Week 8 -- Final report and process optimisation: full multi-scale release model with cumulative release profiles for all crosslink variants x three temperatures x five soil conditions; process optimisation map showing 5x4 grid (MDI:HDA ratio vs. D10 minimum) with iso-burst fraction contours and feasible operating region satisfying f_burst < 5% and t-half = 14--21 days; specific manufacturing process recommendations (MDI:HDA 1.4:1 +/- 0.05; D10 minimum specification 6 um +/- 0.5 um; emulsifier (Polysorbate 80) concentration range ensuring D10 > 6 um at nominal temperature +/- 2 deg C); environmental benefit narrative with FOCUS-based surface water concentration comparison for burst vs. process-optimised formulation; Type IB variation dossier narrative (draft) with computational data referenced as mechanistic supporting evidence; and manufacturing trial protocol for experimental validation.
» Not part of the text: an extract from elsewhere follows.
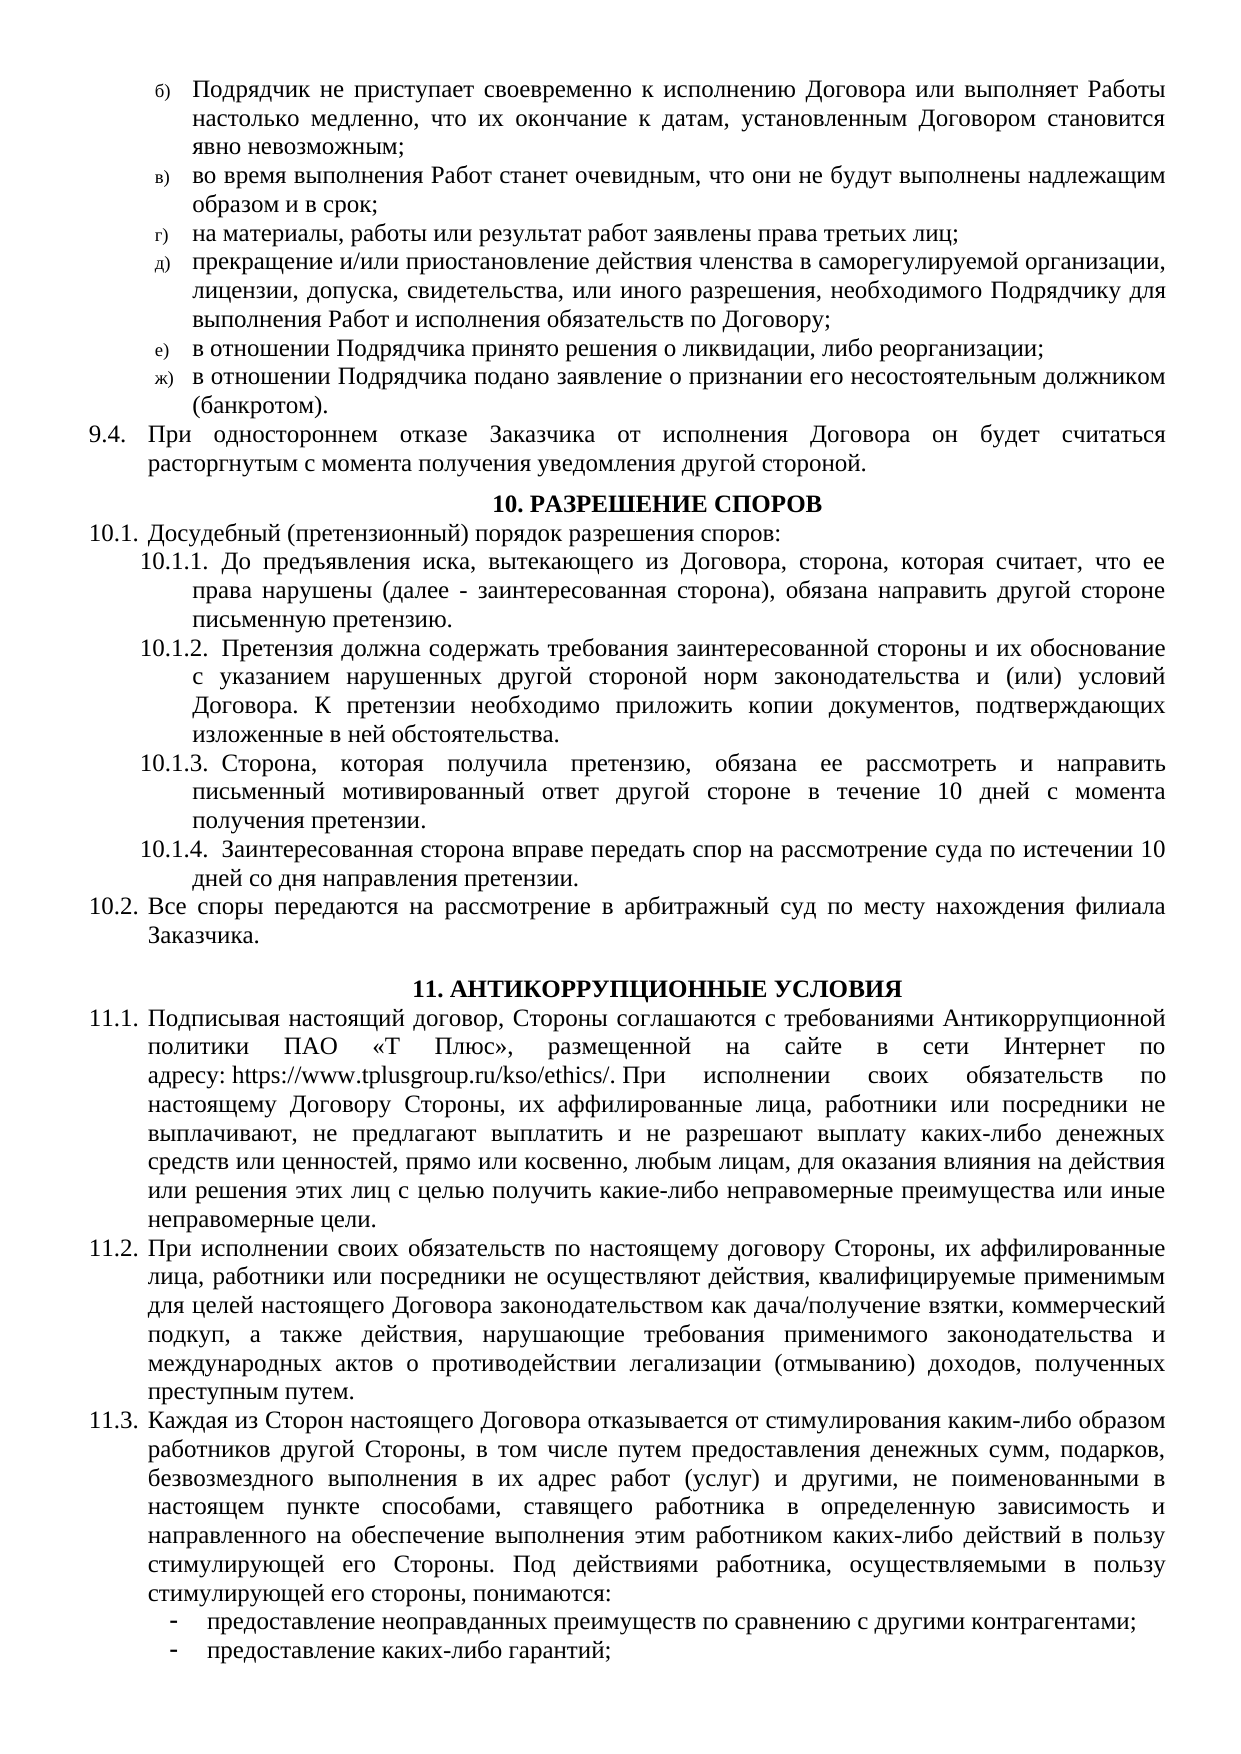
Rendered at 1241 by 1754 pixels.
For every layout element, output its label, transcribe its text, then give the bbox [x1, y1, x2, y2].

Ongoing -- Computational data archive: newtsim Bond polyurea model topology and coordinate files (all three variants); three-phase CG-MD trajectory archives (newtsim Bond .xtc, compressed); metadynamics hills file and PLUMED collective variable definitions; REMD coordinate files and temperature exchange statistics; DPD simulation input files (newtsim Bond format); and multi-scale release model Python code (scipy-based, fully documented) delivered as a permanent IP asset enabling parametric studies on further formulation variants.

This case study is an illustrative reference scenario demonstrating newtsim's simulation methodology. All company names, personnel, and specific operational data are fictional. The incident descriptions draw on publicly documented real-world events.